EMBL itself is a leader in structural biology, and enables access to experimental methods such as macromolecular crystallography, cryo-electron microscopy (cryo-EM), and cryo-electron tomography for researchers across the world. EMBL’s beamlines at Hamburg and Grenoble and cryo-EM facilities in Heidelberg have been helping to provide the ground data for decades – the experimental structures that constituted the high quality learning dataset used to train AlphaFold. Now, the AlphaFold 2 predictions and database inform a new era of structural biology and life sciences research.
“Huge congratulations to the team at Google DeepMind for this fantastic honour,” said Ewan Birney, Deputy Director General of EMBL. “The future is clearly bright for AI in molecular biology, and I’m certain we’ll see many more research questions answered by leveraging AI and open access to large amounts of high quality curated data.”
“The long lasting impact of AlphaFold will be defined by how the researchers around the world use its predictions to gain new insights into how life works,” said Sameer Velankar, Team Leader at EMBL-EBI who coordinated the AlphaFold Database project. “Since launch, the database has had over one million users from nearly every country.
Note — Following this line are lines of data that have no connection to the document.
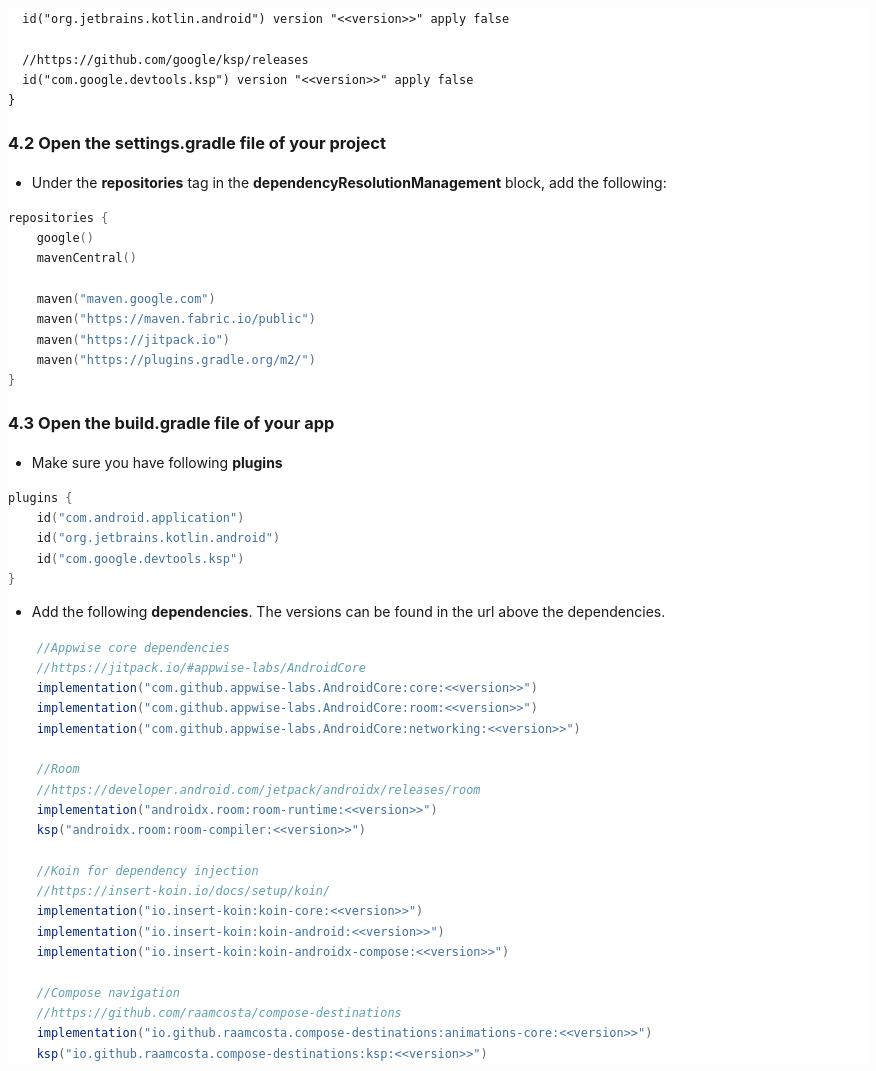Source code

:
   ```
    id("org.jetbrains.kotlin.android") version "<<version>>" apply false
    
    //https://github.com/google/ksp/releases
    id("com.google.devtools.ksp") version "<<version>>" apply false
}
```

### 4.2 Open the **settings.gradle** file of your **project**

* Under the **repositories** tag in the **dependencyResolutionManagement** block, add the following:

```gradle.kts
repositories {
    google()
    mavenCentral()
    
    maven("maven.google.com")
    maven("https://maven.fabric.io/public")
    maven("https://jitpack.io")
    maven("https://plugins.gradle.org/m2/")
}
```

### 4.3 Open the **build.gradle** file of your **app**

* Make sure you have following **plugins**

```gradle.kts
plugins {
    id("com.android.application")
    id("org.jetbrains.kotlin.android")
    id("com.google.devtools.ksp")
}
```

* Add the following **dependencies**. The versions can be found in the url above the dependencies.

```gradle
    //Appwise core dependencies
    //https://jitpack.io/#appwise-labs/AndroidCore
    implementation("com.github.appwise-labs.AndroidCore:core:<<version>>")
    implementation("com.github.appwise-labs.AndroidCore:room:<<version>>")
    implementation("com.github.appwise-labs.AndroidCore:networking:<<version>>")

    //Room
    //https://developer.android.com/jetpack/androidx/releases/room
    implementation("androidx.room:room-runtime:<<version>>")
    ksp("androidx.room:room-compiler:<<version>>")
    
    //Koin for dependency injection
    //https://insert-koin.io/docs/setup/koin/
    implementation("io.insert-koin:koin-core:<<version>>")
    implementation("io.insert-koin:koin-android:<<version>>")
    implementation("io.insert-koin:koin-androidx-compose:<<version>>")
    
    //Compose navigation
    //https://github.com/raamcosta/compose-destinations
    implementation("io.github.raamcosta.compose-destinations:animations-core:<<version>>")
    ksp("io.github.raamcosta.compose-destinations:ksp:<<version>>")
```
Thousands of scientific papers that mention AlphaFold have already been published. I’ve never seen anything quite like it.”
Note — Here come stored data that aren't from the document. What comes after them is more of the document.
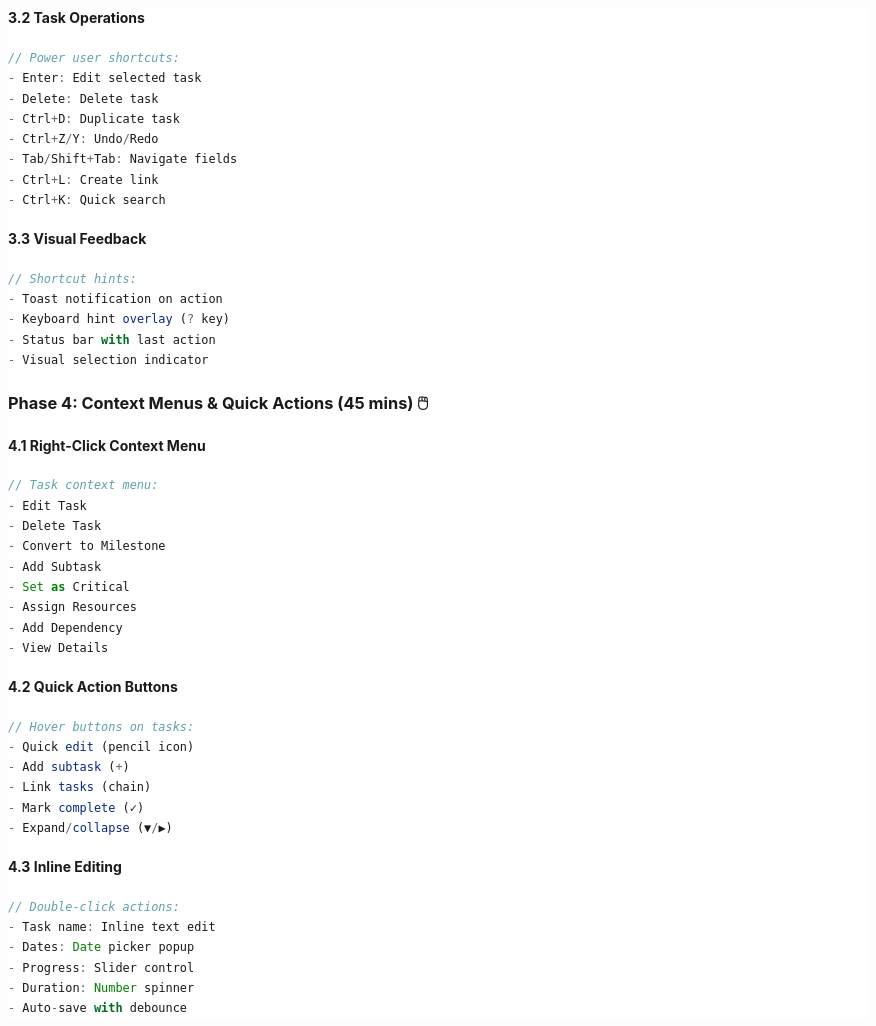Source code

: #### 3.2 Task Operations
```javascript
// Power user shortcuts:
- Enter: Edit selected task
- Delete: Delete task
- Ctrl+D: Duplicate task
- Ctrl+Z/Y: Undo/Redo
- Tab/Shift+Tab: Navigate fields
- Ctrl+L: Create link
- Ctrl+K: Quick search
```

#### 3.3 Visual Feedback
```typescript
// Shortcut hints:
- Toast notification on action
- Keyboard hint overlay (? key)
- Status bar with last action
- Visual selection indicator
```

### Phase 4: Context Menus & Quick Actions (45 mins) 🖱️

#### 4.1 Right-Click Context Menu
```typescript
// Task context menu:
- Edit Task
- Delete Task
- Convert to Milestone
- Add Subtask
- Set as Critical
- Assign Resources
- Add Dependency
- View Details
```

#### 4.2 Quick Action Buttons
```typescript
// Hover buttons on tasks:
- Quick edit (pencil icon)
- Add subtask (+)
- Link tasks (chain)
- Mark complete (✓)
- Expand/collapse (▼/▶)
```

#### 4.3 Inline Editing
```typescript
// Double-click actions:
- Task name: Inline text edit
- Dates: Date picker popup
- Progress: Slider control
- Duration: Number spinner
- Auto-save with debounce
```
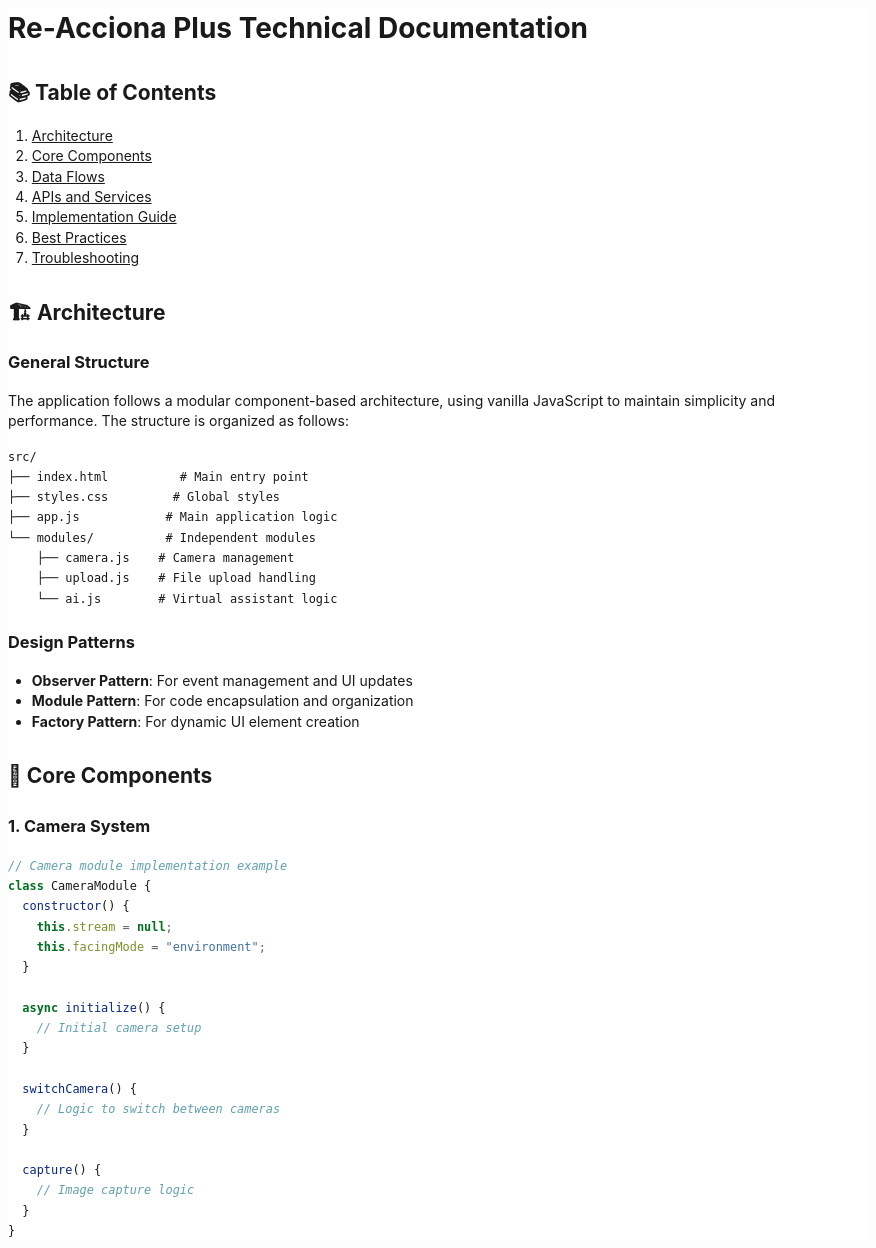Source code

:# Re-Acciona Plus Technical Documentation

## 📚 Table of Contents

1. [Architecture](#architecture)
2. [Core Components](#core-components)
3. [Data Flows](#data-flows)
4. [APIs and Services](#apis-and-services)
5. [Implementation Guide](#implementation-guide)
6. [Best Practices](#best-practices)
7. [Troubleshooting](#troubleshooting)

## 🏗️ Architecture

### General Structure

The application follows a modular component-based architecture, using vanilla JavaScript to maintain simplicity and performance. The structure is organized as follows:

```
src/
├── index.html          # Main entry point
├── styles.css         # Global styles
├── app.js            # Main application logic
└── modules/          # Independent modules
    ├── camera.js    # Camera management
    ├── upload.js    # File upload handling
    └── ai.js        # Virtual assistant logic
```

### Design Patterns

- **Observer Pattern**: For event management and UI updates
- **Module Pattern**: For code encapsulation and organization
- **Factory Pattern**: For dynamic UI element creation

## 🧩 Core Components

### 1. Camera System

```javascript
// Camera module implementation example
class CameraModule {
  constructor() {
    this.stream = null;
    this.facingMode = "environment";
  }

  async initialize() {
    // Initial camera setup
  }

  switchCamera() {
    // Logic to switch between cameras
  }

  capture() {
    // Image capture logic
  }
}
```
Why are protein structures important?
Proteins are tiny molecular machines that underpin all biological processes in all living things. Scientists have catalogued over 200 million highly curated proteins in the UniProt database. Each protein has a unique shape – also called a structure – which is closely linked to what the protein does – its function.
Knowing a protein’s structure offers clues about the protein’s role, how it is linked to health and disease, and what kind of chemical compounds or medicines it reacts to. For example, determining the structure of the SARS-CoV-2 viral proteins enabled scientists to understand how the virus operates, to identify treatments and develop new vaccines.
Over the last 60 years, biologists have managed to determine the structures of over 190,000 proteins using experimental methods such as X-ray crystallography or cryo-electron microscopy (cryo-EM). The AlphaFold system uses a deep learning algorithm to predict the structure of proteins, which means it can scale up very well.
The AlphaFold Database launched in July 2021, with just over 360,000 protein structure predictions, including all known human proteins, and has since grown to a staggering 200 million protein structures, from over one million organisms.